Пирог с крапивой и золой. Настой из памяти и веры

22
18
20
22
24
26
28
30

Стараюсь сфокусировать взгляд на кончиках. На узлах и нитках, на дорожках, на прожилках рек на карте и черных капиллярах. Нет, я слишком долго просто смотрю. Я справлюсь.

И все же почему меня не остригли? Сквозь решетку в верхней части двери моей палаты я видела других больных, тех, кому разрешено передвигаться самостоятельно. Иногда они сами заглядывали ко мне, пытаясь просунуть любопытные лица между прутьев.
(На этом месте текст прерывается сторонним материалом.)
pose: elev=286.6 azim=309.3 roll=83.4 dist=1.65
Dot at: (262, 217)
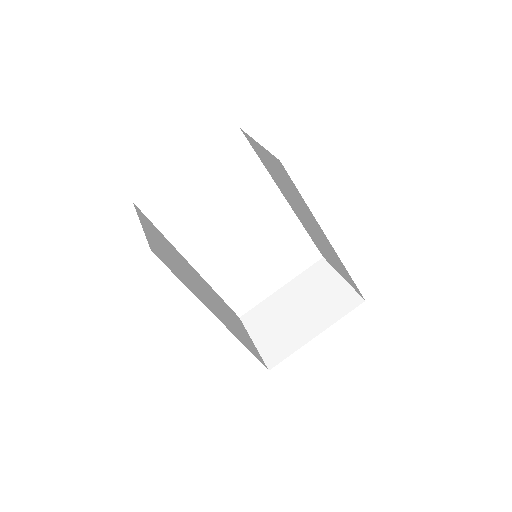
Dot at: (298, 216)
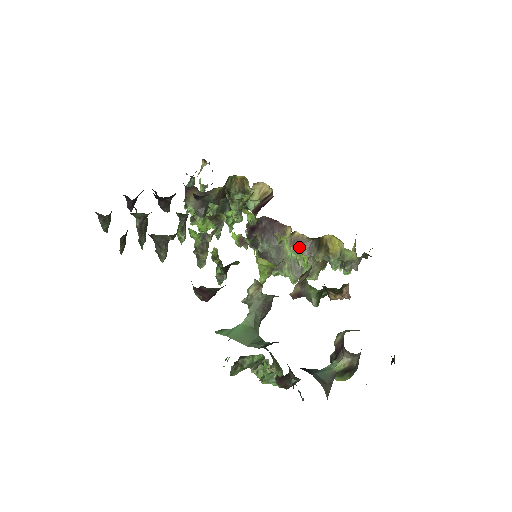
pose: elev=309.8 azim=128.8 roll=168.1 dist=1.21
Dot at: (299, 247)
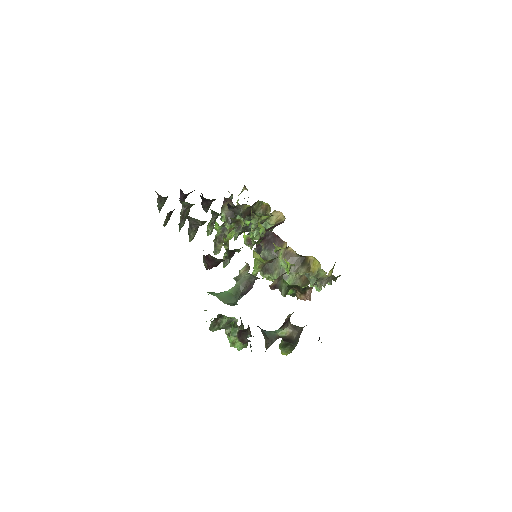
Dot at: (288, 259)
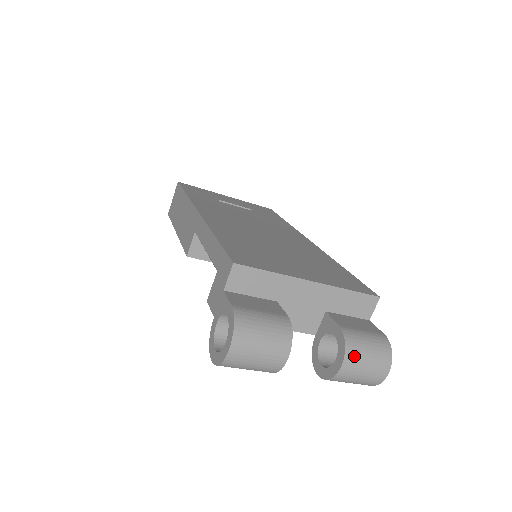
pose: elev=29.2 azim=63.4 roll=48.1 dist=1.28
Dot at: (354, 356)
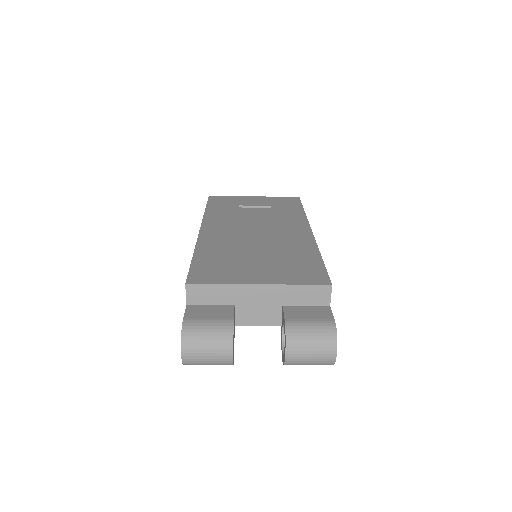
Dot at: (296, 344)
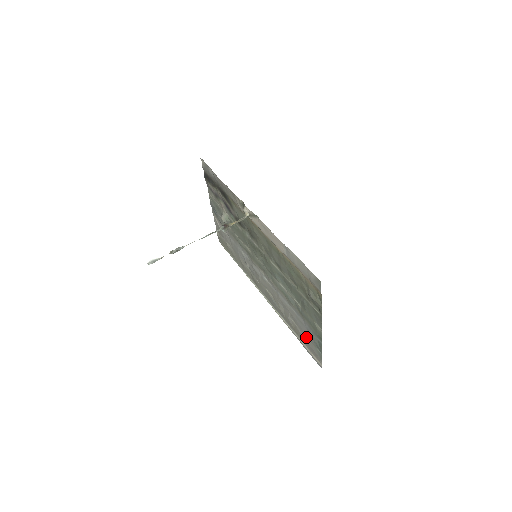
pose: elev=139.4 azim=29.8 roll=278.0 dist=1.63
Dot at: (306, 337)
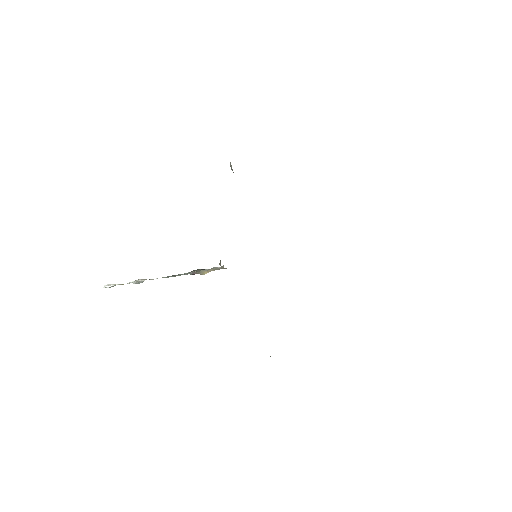
Dot at: occluded
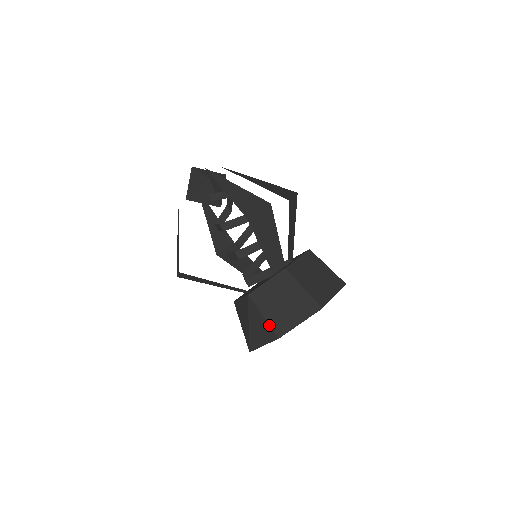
Каждая носит такую же свободную рубашку до щиколоток. Ни пояска, ни пуговиц. Свободный ворот, из которого то и дело вываливается плечо и торчат ключицы. Серое некрашеное полотно. Опять униформа.

Все эти женщины, обитательницы восточного крыла больницы, они стрижены коротко. Их волосы выглядят так, будто их обкорнал слепой пастух овечьими ножницами. А мне сохранили мои неудобные, мои преступно непослушные кудри.

Причина проста. По этой же причине я здесь, в чистенькой больнице под Познанью, близко к дому, а не где‑нибудь в тюрьме, – деньги и связи. Мать никогда не умела обращаться с первым, но виртуозно владела вторым. Ей все же пришлось прервать свои парижские гастроли и заняться моей судьбой.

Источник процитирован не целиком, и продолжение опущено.